Human Rights House Foundation

HRHN20

Image: Croatia: “Enough with the Hatred” 
Copyright: Human Rights House Zagreb

Croatia: “Enough with the Hatred”

Human Rights House Zagreb and Gong held a public discussion on hate speech, and launched initiatives to combat hate speech and other speech that is unacceptable in the public space in a democratic society.

Monday, 03 October 2016

During the event on 30 September, Human Rights House Zagreb and Gong presented the publication “Hate Speech and Unacceptable Speech: A Guide for Politicians,” aimed at better familiarising politicians and other persons participating in the public space with the standards that apply to hate speech and unacceptable speech.

Mitre Georgiev from the Human Rights House Zagreb, commented: “It is essential to take into account the social and political context in which hate speech occurs. What we should ask ourselves is how can we and how should we, as a society, respond, not only to hate speech, but also to other forms of unacceptable public expression.” 

The organisations presented www.dostajemrznje.org, an online platform that combines all the procedures for reporting unacceptable forms of public speech and expression, and facilitates reporting to all interested citizens.

Sara Lalić of the Center for Peace Studies, a member organisation of Human Rights House Zagreb, spoke regarding online portals and the need to balance support for free expression with opposition to hate speech: “On one hand, comments can contribute to openness in the exchange of ideas and the overall democratisation process, while on the other hand they can have significant consequences for individuals and society.” She pointed to “greater administrator control and applications that enable readers themselves to report and to react to unacceptable speech,” as ways to tackle hate speech on these online forums.

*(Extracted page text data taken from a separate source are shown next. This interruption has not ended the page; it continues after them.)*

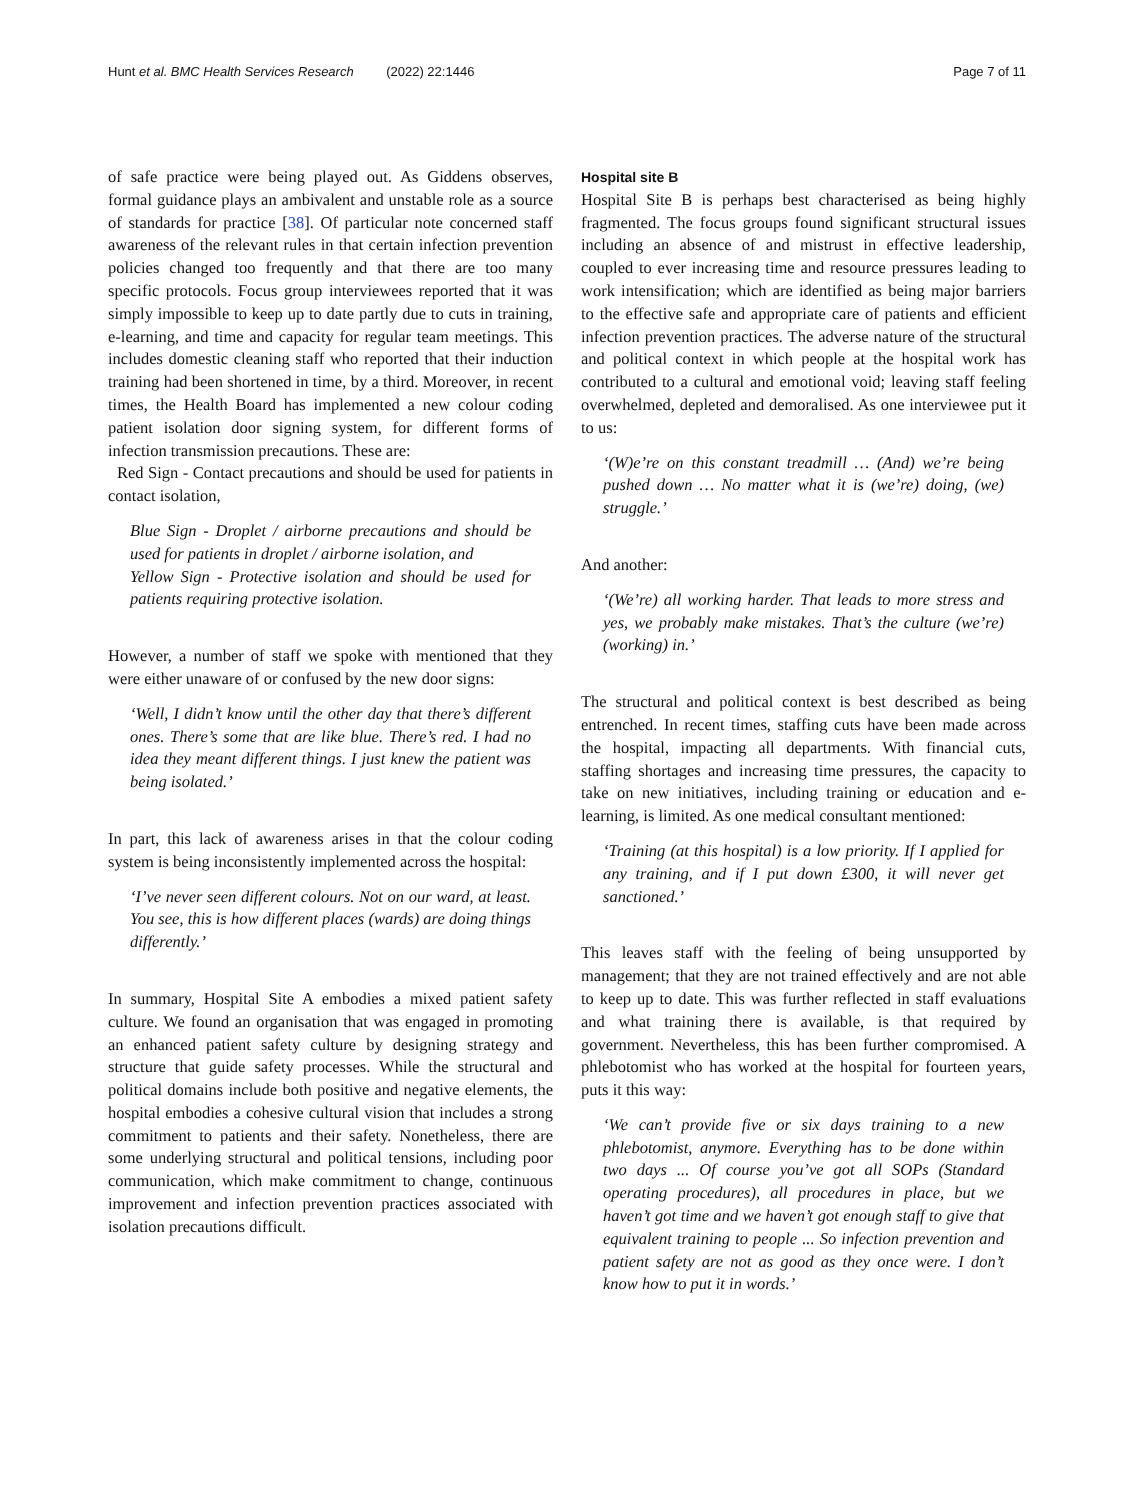Hunt et al. BMC Health Services Research (2022) 22:1446 Page 7 of 11
of safe practice were being played out. As Giddens observes, formal guidance plays an ambivalent and unstable role as a source of standards for practice [38]. Of particular note concerned staff awareness of the relevant rules in that certain infection prevention policies changed too frequently and that there are too many specific protocols. Focus group interviewees reported that it was simply impossible to keep up to date partly due to cuts in training, e-learning, and time and capacity for regular team meetings. This includes domestic cleaning staff who reported that their induction training had been shortened in time, by a third. Moreover, in recent times, the Health Board has implemented a new colour coding patient isolation door signing system, for different forms of infection transmission precautions. These are:
Red Sign - Contact precautions and should be used for patients in contact isolation,
Blue Sign - Droplet / airborne precautions and should be used for patients in droplet / airborne isolation, and
Yellow Sign - Protective isolation and should be used for patients requiring protective isolation.
However, a number of staff we spoke with mentioned that they were either unaware of or confused by the new door signs:
‘Well, I didn’t know until the other day that there’s different ones. There’s some that are like blue. There’s red. I had no idea they meant different things. I just knew the patient was being isolated.’
In part, this lack of awareness arises in that the colour coding system is being inconsistently implemented across the hospital:
‘I’ve never seen different colours. Not on our ward, at least. You see, this is how different places (wards) are doing things differently.’
In summary, Hospital Site A embodies a mixed patient safety culture. We found an organisation that was engaged in promoting an enhanced patient safety culture by designing strategy and structure that guide safety processes. While the structural and political domains include both positive and negative elements, the hospital embodies a cohesive cultural vision that includes a strong commitment to patients and their safety. Nonetheless, there are some underlying structural and political tensions, including poor communication, which make commitment to change, continuous improvement and infection prevention practices associated with isolation precautions difficult.
Hospital site B
Hospital Site B is perhaps best characterised as being highly fragmented. The focus groups found significant structural issues including an absence of and mistrust in effective leadership, coupled to ever increasing time and resource pressures leading to work intensification; which are identified as being major barriers to the effective safe and appropriate care of patients and efficient infection prevention practices. The adverse nature of the structural and political context in which people at the hospital work has contributed to a cultural and emotional void; leaving staff feeling overwhelmed, depleted and demoralised. As one interviewee put it to us:
‘(W)e’re on this constant treadmill … (And) we’re being pushed down … No matter what it is (we’re) doing, (we) struggle.’
And another:
‘(We’re) all working harder. That leads to more stress and yes, we probably make mistakes. That’s the culture (we’re) (working) in.’
The structural and political context is best described as being entrenched. In recent times, staffing cuts have been made across the hospital, impacting all departments. With financial cuts, staffing shortages and increasing time pressures, the capacity to take on new initiatives, including training or education and e-learning, is limited. As one medical consultant mentioned:
‘Training (at this hospital) is a low priority. If I applied for any training, and if I put down £300, it will never get sanctioned.’
This leaves staff with the feeling of being unsupported by management; that they are not trained effectively and are not able to keep up to date. This was further reflected in staff evaluations and what training there is available, is that required by government. Nevertheless, this has been further compromised. A phlebotomist who has worked at the hospital for fourteen years, puts it this way:
‘We can’t provide five or six days training to a new phlebotomist, anymore. Everything has to be done within two days ... Of course you’ve got all SOPs (Standard operating procedures), all procedures in place, but we haven’t got time and we haven’t got enough staff to give that equivalent training to people ... So infection prevention and patient safety are not as good as they once were. I don’t know how to put it in words.’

Sunčica Brnardić of the Center for Peace Studies, spoke about hate speech in the context of transitional justice, referring to a recent case in which the International Criminal Tribunal for former Yugoslavia (ICTY) “missed an opportunity to promote… the prosecution of acts of incitement to hatred and racial discrimination in the perpetration of war crimes and crimes against humanity.” 

Hate speech continues to affect efforts toward peace-building in Croatia, as illustrated by verbal abuse and physical violence directed against peace activists in August 2016, as reported by Platform 112, a coalition of 70 civil society organisations (including Human Rights House Zagreb).

Ahead of parliamentary elections in Croatia on 11 September, Platform 112, together with the Croatian Journalist Association, held a pre-election debate with political candidates. The debate covered issues such as hate speech, xenophobia, and discrimination, as well as human rights, civil society, democracy, peace-building, and access to justice.